§ SOURCE DOCUMENT
* begin *

Now in ObjC1, we wrote the same accessor code over and over and over again. You had 20 writable ivars, you wrote 40 accessor methods. And they were almost identical. Lots of opportunities to mess up. And a lot of tedium. Thank goodness for Accessorizer.
With ObjC2, the compiler would give you the most common implementation for free if you added #synthesize. It would automatically make an ivar with the same name as the property, and write a getter and (if needed) setter to read and write that ivar. Passing =_property just changes the name of the ivar used. We call this the "backing ivar."
Now, in the latest version of the compiler, you don't even need #synthesize. This pattern is so insanely common, and has been for decades, that it is now the default unless you tell the compiler not to do it. And it automatically synthesizes an ivar with a leading underscore (which is best practice).

* end *

§ DATASET ENTRIES
* begin *

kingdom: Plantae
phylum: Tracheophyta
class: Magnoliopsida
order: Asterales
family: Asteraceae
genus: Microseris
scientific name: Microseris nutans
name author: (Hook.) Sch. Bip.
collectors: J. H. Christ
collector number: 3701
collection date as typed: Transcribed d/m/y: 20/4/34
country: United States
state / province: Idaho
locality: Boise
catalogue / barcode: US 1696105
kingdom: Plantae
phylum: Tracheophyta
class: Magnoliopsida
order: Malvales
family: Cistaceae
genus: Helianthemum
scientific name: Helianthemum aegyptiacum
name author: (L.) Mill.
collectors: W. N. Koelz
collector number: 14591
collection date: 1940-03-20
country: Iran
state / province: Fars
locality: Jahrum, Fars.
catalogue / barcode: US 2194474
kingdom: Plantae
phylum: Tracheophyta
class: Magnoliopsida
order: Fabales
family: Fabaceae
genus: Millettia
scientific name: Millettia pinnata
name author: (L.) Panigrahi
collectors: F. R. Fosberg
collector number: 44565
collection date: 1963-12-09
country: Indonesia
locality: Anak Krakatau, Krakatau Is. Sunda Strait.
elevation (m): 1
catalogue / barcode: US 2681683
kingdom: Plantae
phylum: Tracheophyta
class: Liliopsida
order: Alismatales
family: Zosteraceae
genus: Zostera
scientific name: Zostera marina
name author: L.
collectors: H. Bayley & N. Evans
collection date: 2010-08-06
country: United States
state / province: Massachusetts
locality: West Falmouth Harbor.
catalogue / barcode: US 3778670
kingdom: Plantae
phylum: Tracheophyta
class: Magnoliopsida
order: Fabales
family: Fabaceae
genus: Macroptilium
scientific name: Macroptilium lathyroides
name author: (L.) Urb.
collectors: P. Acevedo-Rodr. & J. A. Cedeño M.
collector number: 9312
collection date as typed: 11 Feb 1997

* end *

§ WHAT IS REQUIRED
From the passage on Objective-C accessors, copy verbatim the portion that begins with the words containing "Now, in the" and ends with "is best practice).".

§ EXERCISE OUTPUT
Now, in the latest version of the compiler, you don't even need #synthesize. This pattern is so insanely common, and has been for decades, that it is now the default unless you tell the compiler not to do it. And it automatically synthesizes an ivar with a leading underscore (which is best practice).